District staff and the ESCO (energy service company) Amaresco told the board the retrofit is designed to be self-funding: energy savings would be used to pay debt service on the financing. Staff presented two financing paths under consideration—a capital bank term and a potential loan from the state Department of Energy Services—saying the district would seek formal term sheets before finalizing financing. Amaresco estimated a full payback horizon in the order of mid‑teens of years (the discussion referenced a 16‑year total return on one example term), after which the savings would remain in the district's operating budget.

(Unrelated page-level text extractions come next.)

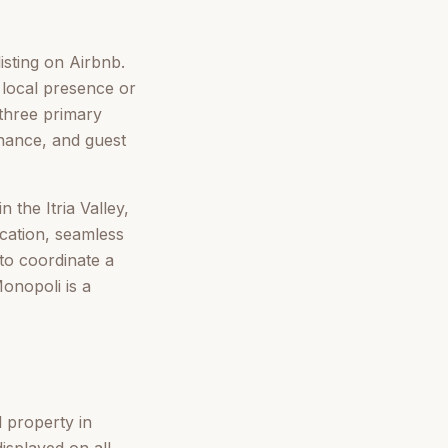
isting on Airbnb.
 local presence or
three primary
enance, and guest
 the Itria Valley,
cation, seamless
 to coordinate a
onopoli is a
l property in
isplayed on all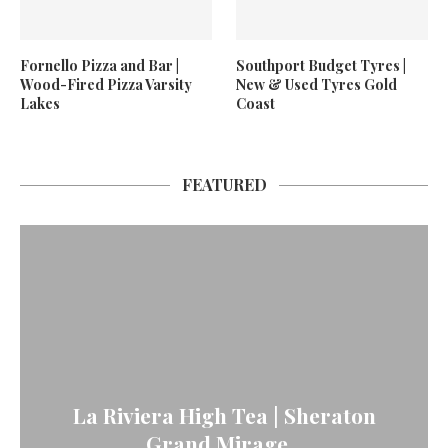
Fornello Pizza and Bar |
Southport Budget Tyres |
Wood-Fired Pizza Varsity
New & Used Tyres Gold
Lakes
Coast
FEATURED
La Riviera High Tea | Sheraton
Grand Mirage...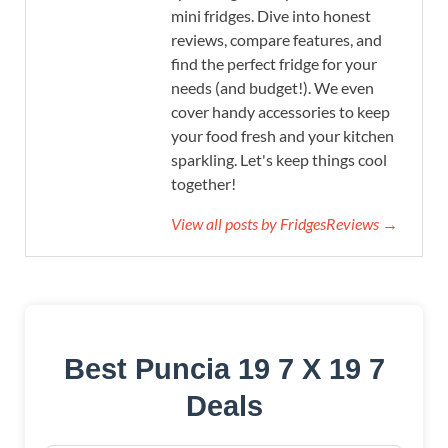
mini fridges. Dive into honest
reviews, compare features, and
find the perfect fridge for your
needs (and budget!). We even
cover handy accessories to keep
your food fresh and your kitchen
sparkling. Let's keep things cool
together!
View all posts by FridgesReviews →
Best Puncia 19 7 X 19 7
Deals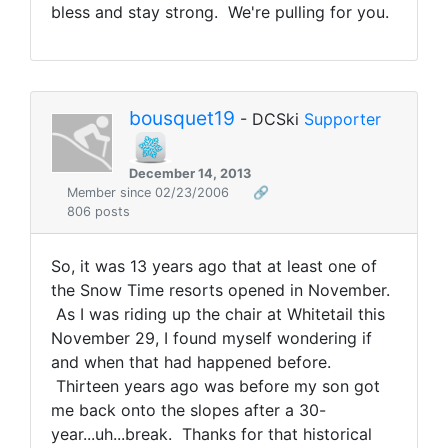
bless and stay strong. We're pulling for you.
bousquet19
- DCSki
Supporter
December 14, 2013
Member since 02/23/2006
🔗
806 posts
So, it was 13 years ago that at least one of
the Snow Time resorts opened in November.
As I was riding up the chair at Whitetail this
November 29, I found myself wondering if
and when that had happened before.
Thirteen years ago was before my son got
me back onto the slopes after a 30-
year...uh...break. Thanks for that historical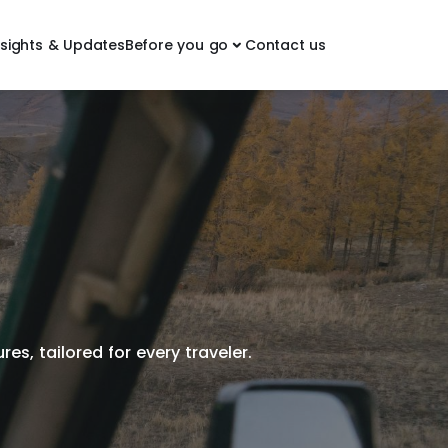
nsights & Updates
Before you go
Contact us
es, tailored for every traveler.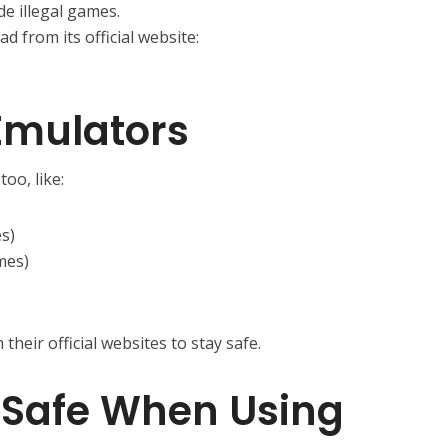
ude illegal games.
ad from its official website:
Emulators
oo, like:
s)
mes)
heir official websites to stay safe.
y Safe When Using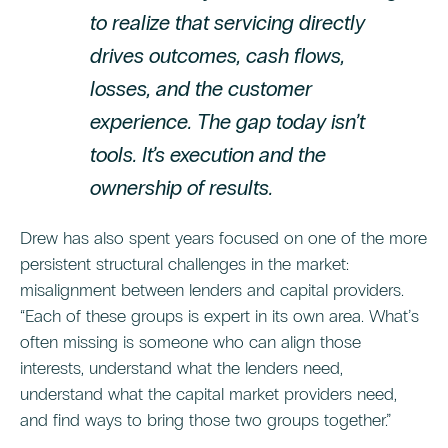
to realize that servicing directly
drives outcomes, cash flows,
losses, and the customer
experience. The gap today isn’t
tools. It’s execution and the
ownership of results.
Drew has also spent years focused on one of the more
persistent structural challenges in the market:
misalignment between lenders and capital providers.
“Each of these groups is expert in its own area. What’s
often missing is someone who can align those
interests, understand what the lenders need,
understand what the capital market providers need,
and find ways to bring those two groups together.”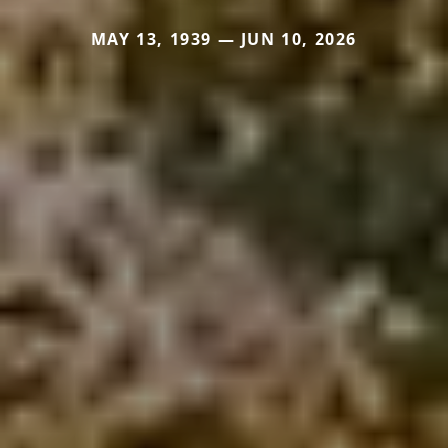
MAY 13, 1939 — JUN 10, 2026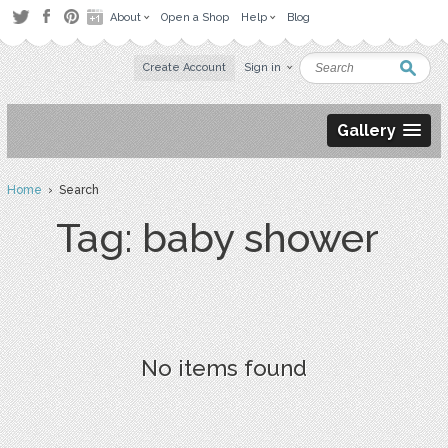
About
Open a Shop
Help
Blog
Create Account
Sign in
Gallery
Home
› Search
Tag: baby shower
No items found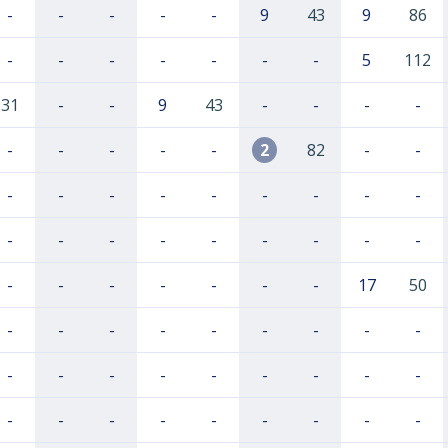
-
-
-
-
-
9
43
9
86
-
-
-
-
-
-
-
5
112
31
-
-
9
43
-
-
-
-
-
-
-
-
-
2
82
-
-
-
-
-
-
-
-
-
-
-
-
-
-
-
-
-
-
-
-
-
-
-
-
-
-
-
17
50
-
-
-
-
-
-
-
-
-
-
-
-
-
-
-
-
-
-
-
-
-
-
-
-
-
-
-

Board members asked for clarity about salvage or reuse of upgraded fixtures if a building is later replaced; staff said salvaging would be possible in some cases but had not committed to a specific reuse or surplus plan. The contract includes post‑installation measurement and verification of guaranteed savings; Amaresco guaranteed that if the measured savings fall short, the contractor will cover the shortfall per the contract terms.

The board motion, read aloud by a director, recommended approval of the ESPC contingent on financing, and authorized the chief financial officer to prepare financing documents for future consideration. The vote tally recorded by board staff was yes 4, no 0, abstain 1. The motion passed.

The board did not yet select a financing partner; staff said they will return with term sheets for the Department of Energy Services loan and the commercial bank option for the board's consideration at a subsequent meeting.

Board directions and next steps: staff will request formal loan term sheets, finalize the ESCO contract documents, and bring financing documents back to the board. No construction work will begin until the board approves financing terms and the contractual documents are executed.

Notes: The board discussion referenced the Clean Buildings Performance Standards and a state bill identified in the meeting transcript as "House Bill 11 85." Staff presentations indicated state policy changes and a requirement to reduce energy intensity were part of the project's justification.